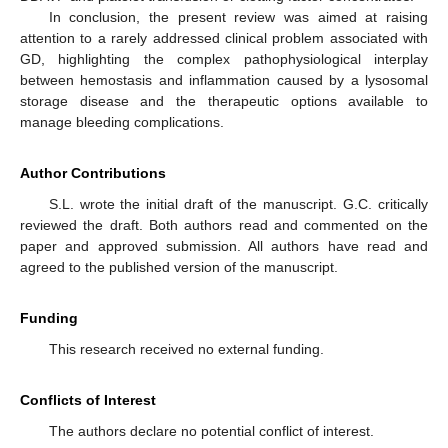
In conclusion, the present review was aimed at raising
attention to a rarely addressed clinical problem associated with
GD, highlighting the complex pathophysiological interplay
between hemostasis and inflammation caused by a lysosomal
storage disease and the therapeutic options available to
manage bleeding complications.
Author Contributions
S.L. wrote the initial draft of the manuscript. G.C. critically
reviewed the draft. Both authors read and commented on the
paper and approved submission. All authors have read and
agreed to the published version of the manuscript.
Funding
This research received no external funding.
Conflicts of Interest
The authors declare no potential conflict of interest.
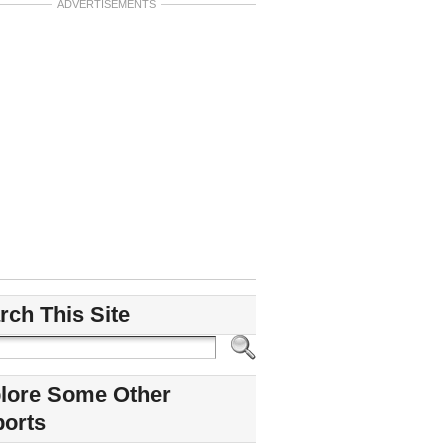
ADVERTISEMENTS
rch This Site
lore Some Other
ports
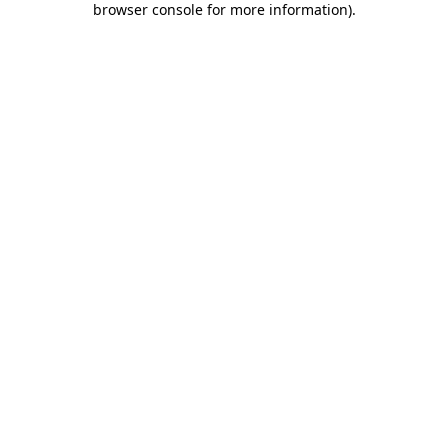
browser console for more information)
.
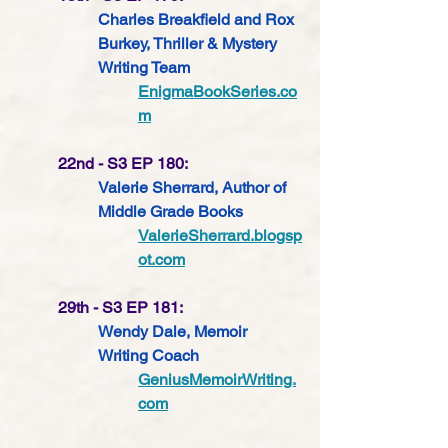
Charles Breakfield and Rox 
Burkey, Thriller & Mystery 
Writing Team
EnigmaBookSeries.co
m
22nd - S3 EP 180: 
Valerie Sherrard, Author of 
Middle Grade Books
ValerieSherrard.blogsp
ot.com
29th - S3 EP 181: 
Wendy Dale, Memoir 
Writing Coach 
GeniusMemoirWriting.
com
·····
Look through the listing and return each line containing the word "This".

_SOLVED EXERCISE_:
This research received no external funding.
rch This Site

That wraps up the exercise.